This work addresses key challenges in the evolution of open and programmable radio access networks (O-RAN) for 5G/6G, including interoperability, acquisition of AI/ML training data, and validation in real-world environments. To this end, the authors integrate Colosseum—the world’s largest O-RAN digital twin platform—with X5G, a multi-vendor GPU-accelerated private 5G testbed, and propose CaST, an automated scenario generation methodology enabling high-fidelity digital twinning and end-to-end validation. By combining NVIDIA Aerial GPU-accelerated physical layer processing, the OpenAirInterface protocol stack, and a sub-millisecond control-loop dApp framework, the platform successfully supports the development and validation of intelligent RAN applications, including dynamic spectrum sharing, interference detection, network slicing, security mechanisms, and integrated sensing and communication.
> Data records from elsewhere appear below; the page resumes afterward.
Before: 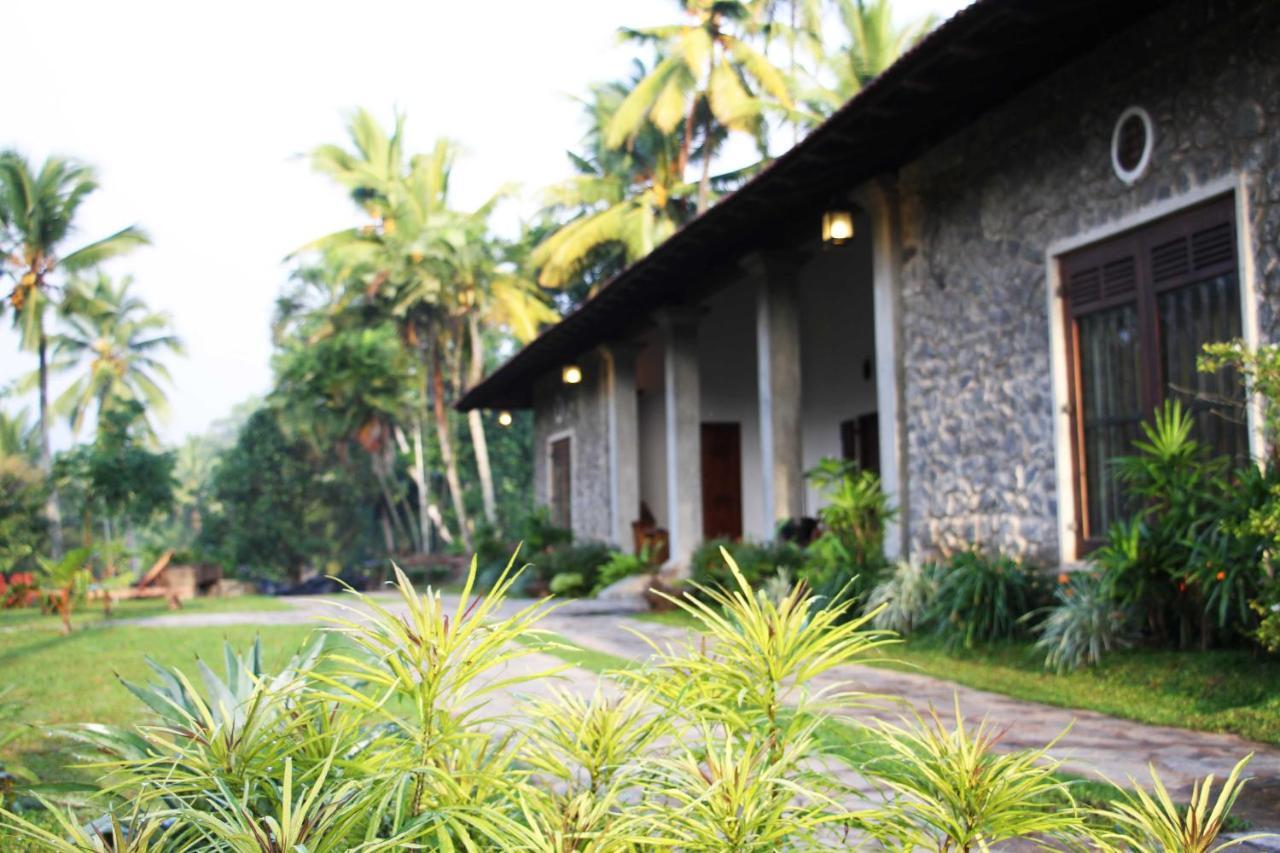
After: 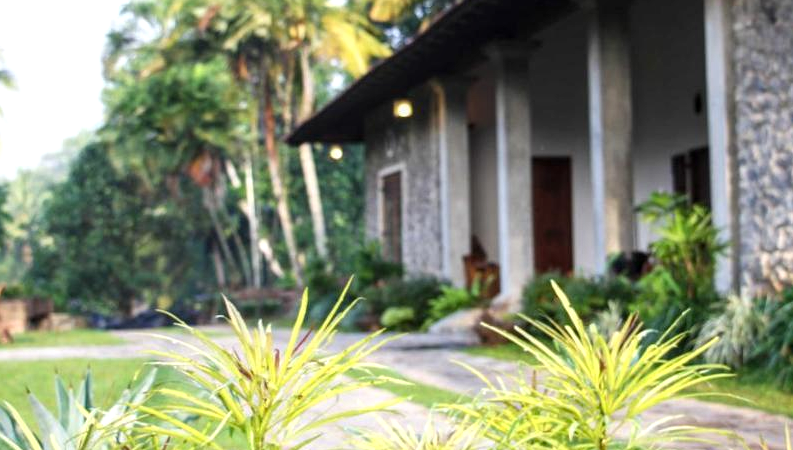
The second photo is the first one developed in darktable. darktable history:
levels: levels [0, 0.476, 0.951]
local contrast: on, module defaults
crop: left 13.217%, top 31.252%, right 24.792%, bottom 15.962%
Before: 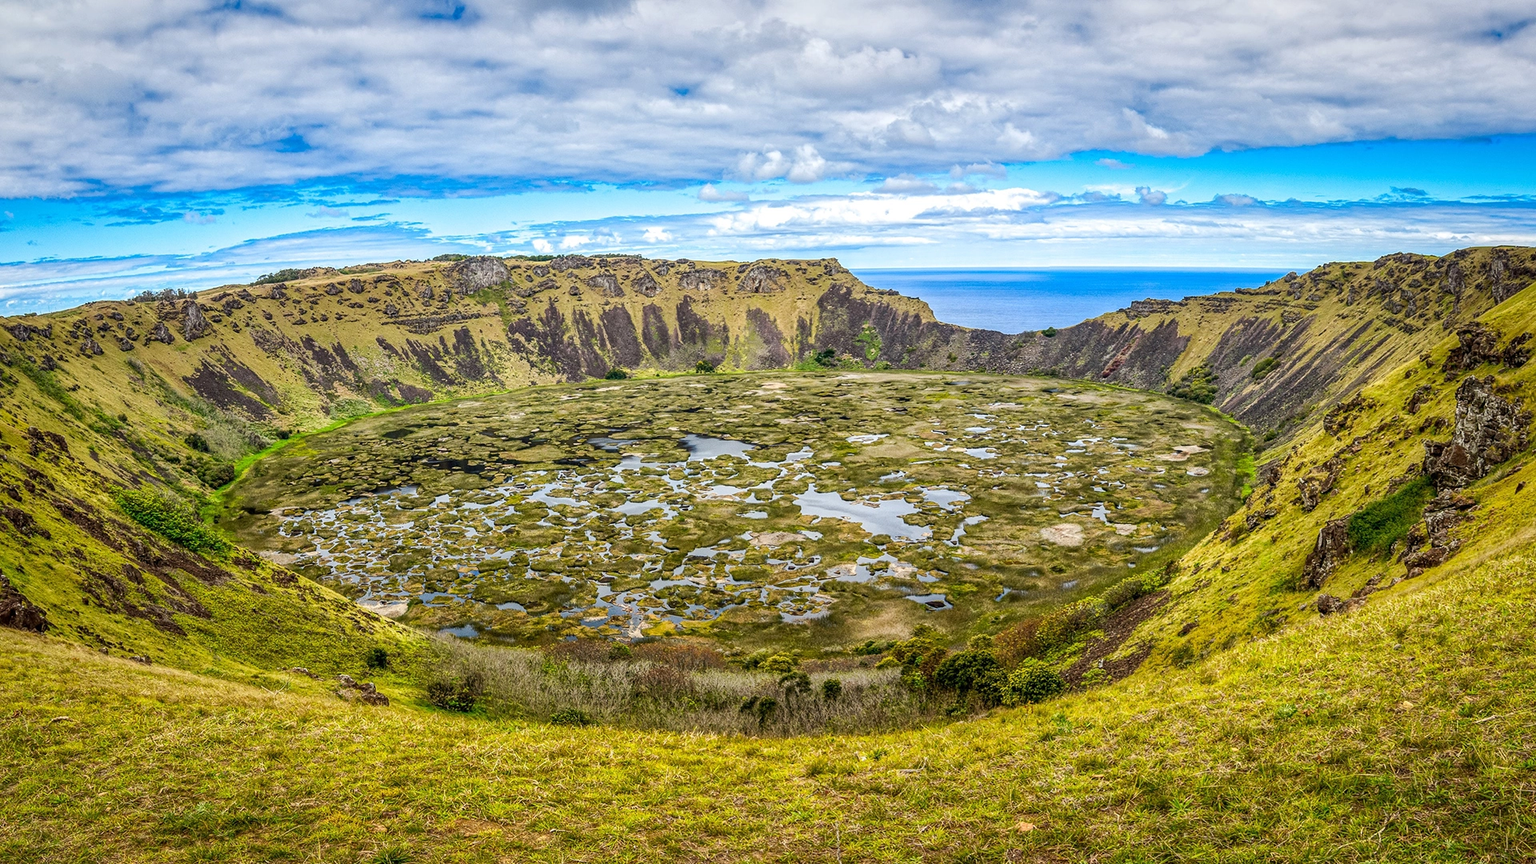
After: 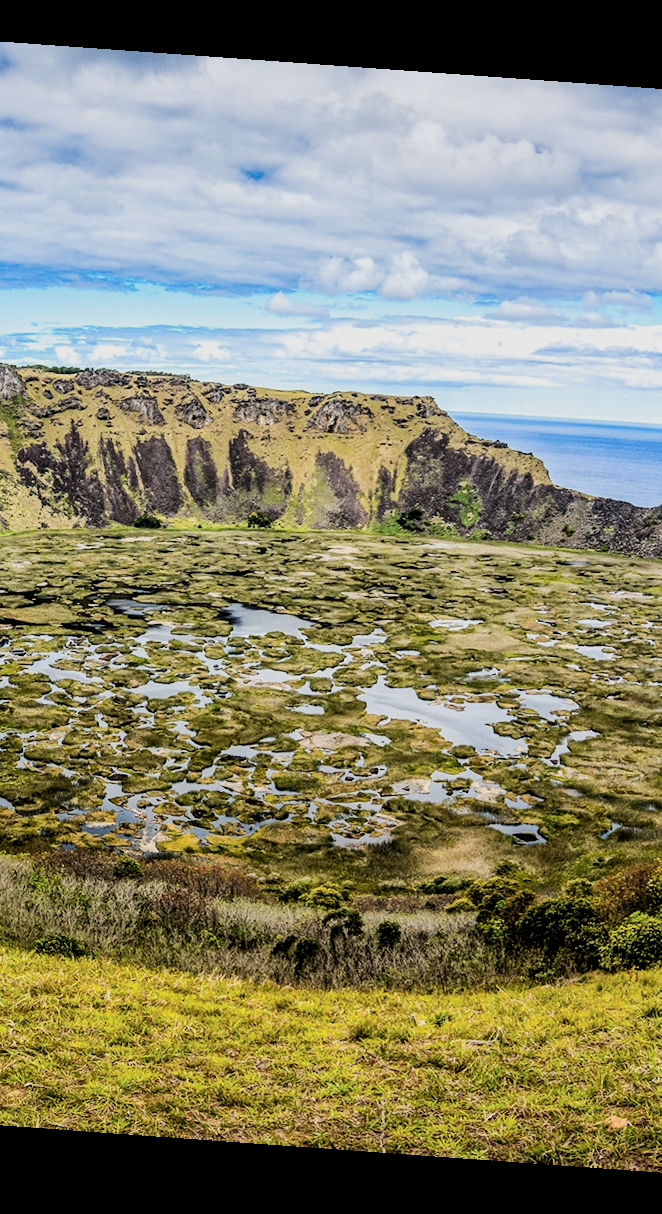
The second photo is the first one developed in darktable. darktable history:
crop: left 33.36%, right 33.36%
filmic rgb: black relative exposure -5 EV, hardness 2.88, contrast 1.4, highlights saturation mix -30%
rotate and perspective: rotation 4.1°, automatic cropping off
contrast brightness saturation: saturation -0.05
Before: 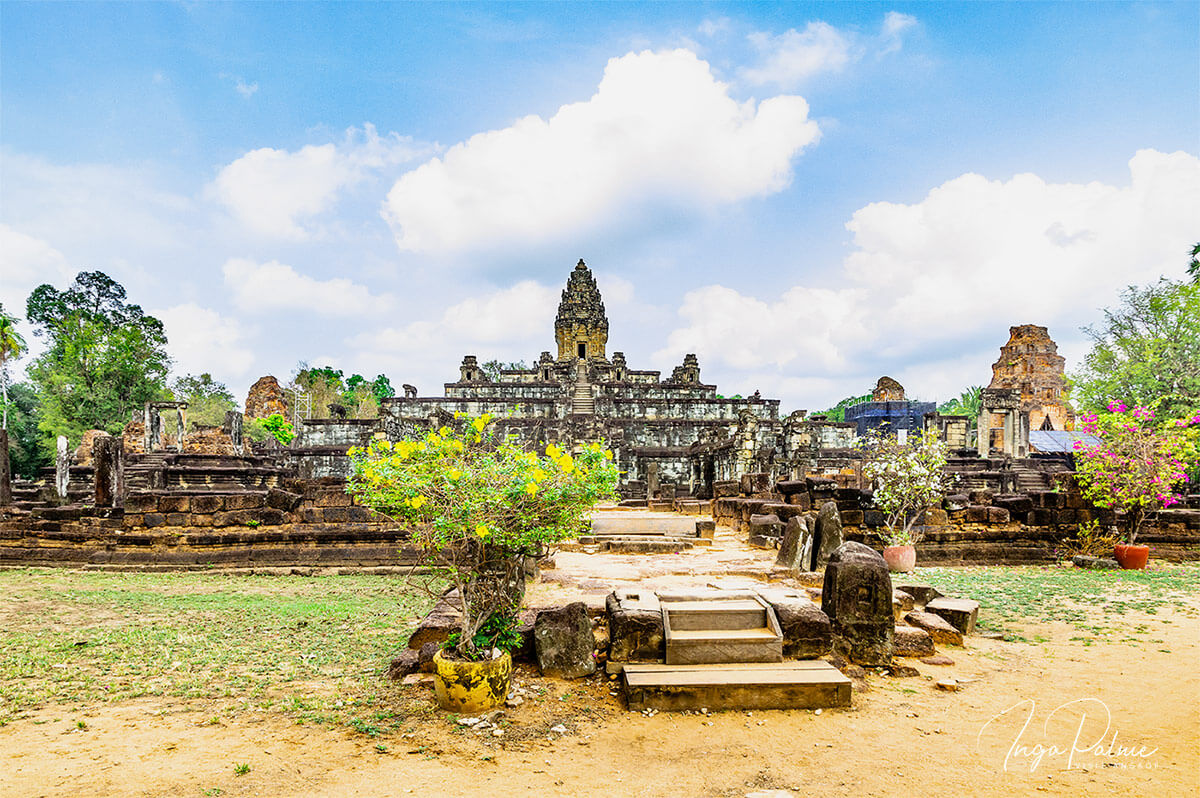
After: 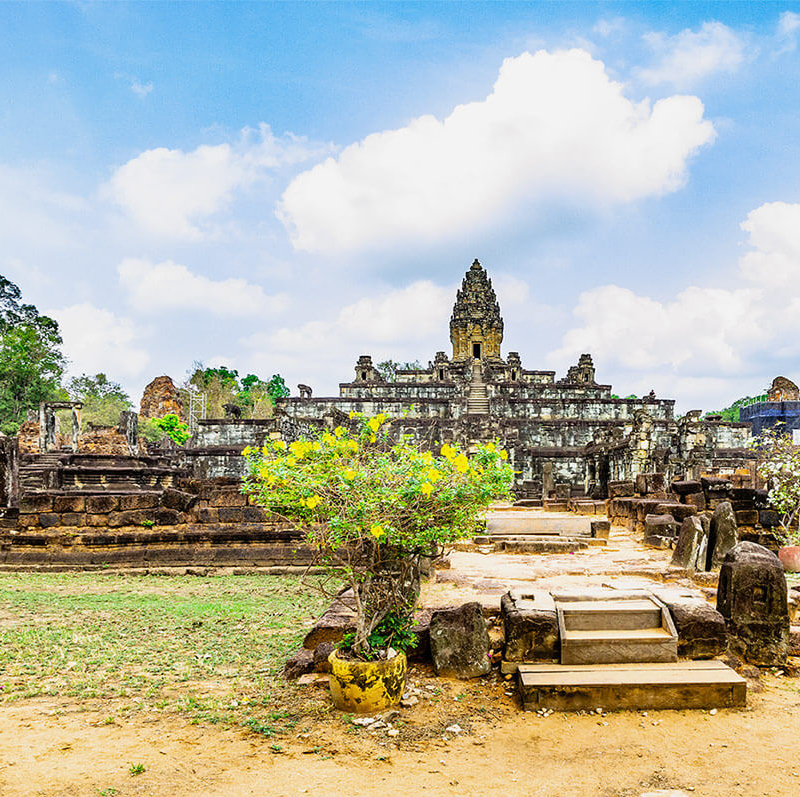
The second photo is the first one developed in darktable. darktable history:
exposure: black level correction 0, exposure 0 EV, compensate highlight preservation false
crop and rotate: left 8.763%, right 24.514%
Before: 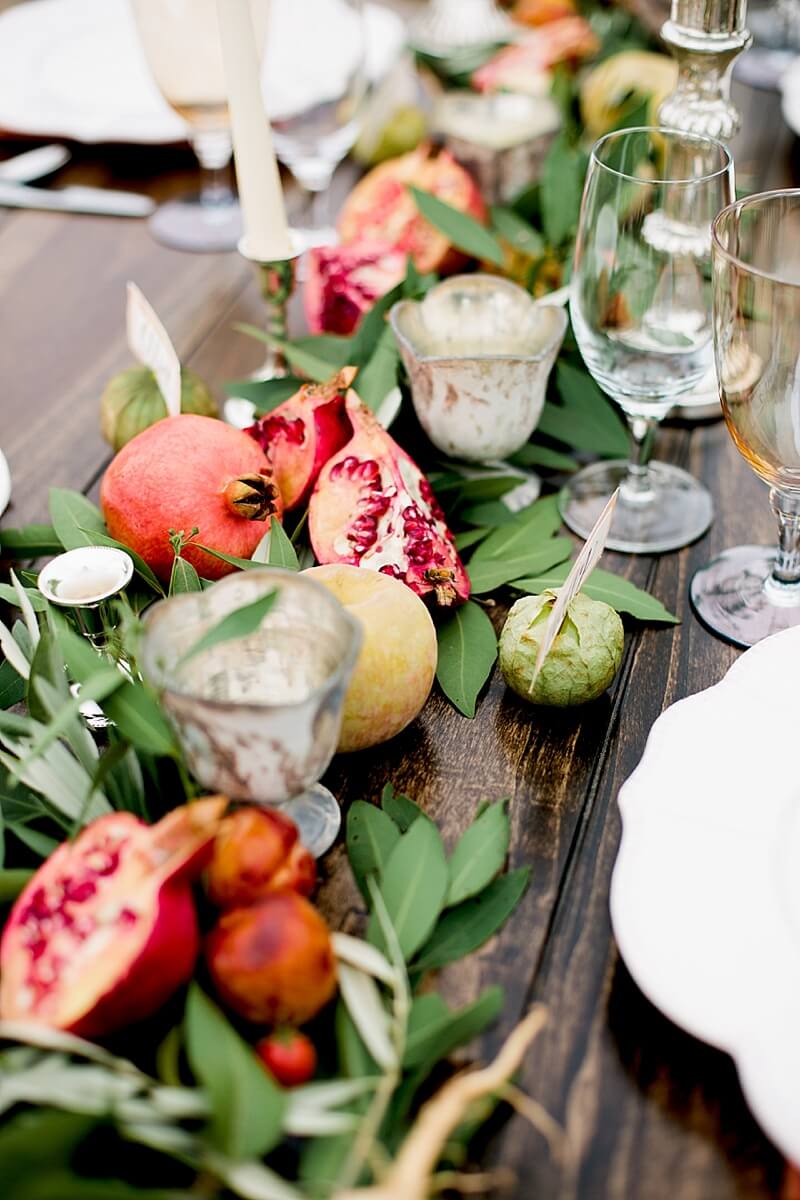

The evolution of the Radio Access Network (RAN) in 5G and 6G technologies marks a shift toward open, programmable, and softwarized architectures, driven by the Open RAN paradigm. This approach emphasizes open interfaces for telemetry sharing, intelligent data-driven control loops for network optimization, and virtualization and disaggregation of multi-vendor RAN components. While promising, this transition introduces significant challenges, including the need to design interoperable solutions, acquire datasets to train and test AI/ML algorithms for inference and control, and develop testbeds to benchmark these solutions. Experimental wireless platforms and private 5G deployments play a key role, providing architectures comparable to real-world systems and enabling prototyping and testing in realistic environments. This dissertation focuses on the development and evaluation of complementary experimental platforms: Colosseum, the world's largest Open RAN digital twin, and X5G, an open, programmable, multi-vendor private 5G O-RAN testbed with GPU acceleration. The main contributions include: (i) CaST, enabling automated creation and validation of digital twin wireless scenarios through 3D modeling, ray-tracing, and channel sounding; (ii) validation of Colosseum digital twins at scale, demonstrating that emulated environments closely reproduce real-world setups; (iii) X5G, integrating NVIDIA Aerial GPU-accelerated PHY processing with OpenAirInterface higher layers; (iv) a GPU-accelerated dApp framework for real-time RAN inference, enabling sub-millisecond control loops for AI-native applications including ISAC; and (v) intelligent RAN applications spanning spectrum sharing, interference detection, network slicing, security, and CSI-based sensing. Overall, this dissertation provides an end-to-end methodology bridging digital and physical experimentation for next-generation cellular networks.